By Shelley Sakala, Realtor

In this month’s real estate column, local realtor Shelley Sakala answers a reader’s timely question. North Phoenix resident Kevin asks, “I heard interest rates went up. I was planning to buy a house this year. Should I be worried?”

The Expert Answer
Yes, interest rates have gone up. But I promise things will be okay – eventually.

For those who study the economy (or study their grocery store receipts), the word of the day is inflation. In its simplest form, inflation is the rise in the price of things you buy – like groceries, clothes, cars, and even houses. In an already hot real estate market, this is an even bigger problem. Not only are homes hard to find, but they’re getting more expensive to build (and to buy). Some inflation is expected, like when Grandpa reminds us that movies used to cost a nickel and iPhones were $499. But too much inflation causes the Federal Reserve to get involved – and the cure can be as painful as the illness.

As a strategy to help slow inflation, the Federal Reserve raised interest rates last month. This affects all types of borrowed money, including credit cards, consumer loans, and mortgages. That means the same $600,000 house – even if the price remains the same – will cost more to buy than it did the previous month. And what’s worse, the Federal Reserve is expected to keep raising rates throughout this year to fight inflation. Lawrence Yun, Chief Economist and Senior Vice President of Research at the National Association of Realtors, predicts 8-10 rate hikes this year, according to a recent “Forbes” article.

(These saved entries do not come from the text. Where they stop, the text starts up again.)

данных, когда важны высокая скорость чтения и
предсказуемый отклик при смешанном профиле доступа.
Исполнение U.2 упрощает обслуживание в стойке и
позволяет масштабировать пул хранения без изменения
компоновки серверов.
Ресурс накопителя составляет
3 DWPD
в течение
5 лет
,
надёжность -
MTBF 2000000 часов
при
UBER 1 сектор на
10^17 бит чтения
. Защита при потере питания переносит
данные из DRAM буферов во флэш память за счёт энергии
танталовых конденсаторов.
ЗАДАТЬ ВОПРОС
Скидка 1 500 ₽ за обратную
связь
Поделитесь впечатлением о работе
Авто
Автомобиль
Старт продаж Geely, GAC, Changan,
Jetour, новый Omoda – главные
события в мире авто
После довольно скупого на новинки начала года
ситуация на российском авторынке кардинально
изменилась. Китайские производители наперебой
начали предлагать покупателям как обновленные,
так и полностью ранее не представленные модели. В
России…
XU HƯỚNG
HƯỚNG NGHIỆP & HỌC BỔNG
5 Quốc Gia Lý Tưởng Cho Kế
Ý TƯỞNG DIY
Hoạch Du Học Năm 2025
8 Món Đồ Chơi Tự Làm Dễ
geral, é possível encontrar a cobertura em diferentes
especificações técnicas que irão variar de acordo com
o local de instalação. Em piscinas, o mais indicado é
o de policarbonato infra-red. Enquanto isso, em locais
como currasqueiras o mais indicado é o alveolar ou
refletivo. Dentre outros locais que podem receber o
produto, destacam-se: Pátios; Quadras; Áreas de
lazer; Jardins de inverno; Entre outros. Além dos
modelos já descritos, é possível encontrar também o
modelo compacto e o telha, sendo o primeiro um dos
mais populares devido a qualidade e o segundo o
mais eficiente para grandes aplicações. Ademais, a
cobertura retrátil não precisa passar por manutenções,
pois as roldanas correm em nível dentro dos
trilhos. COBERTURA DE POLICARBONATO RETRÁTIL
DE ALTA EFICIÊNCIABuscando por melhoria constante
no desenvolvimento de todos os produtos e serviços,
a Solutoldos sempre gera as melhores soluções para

Unless you’re a cash buyer, you can expect to feel financial pain when buying a home this year. The chart to the right is a side-by-side comparison of how higher interest rates impact your mortgage payment. Note: If you already have a fixed rate mortgage, your payments won’t change. Changes in rates only affect new loans as well as mortgages with adjustable rates.
The good news is that eventually these rate hikes will help slow down home price appreciation. The bad news is that it won’t happen today. And until it does, Phoenix homes will be increasingly more expensive to buy and finance.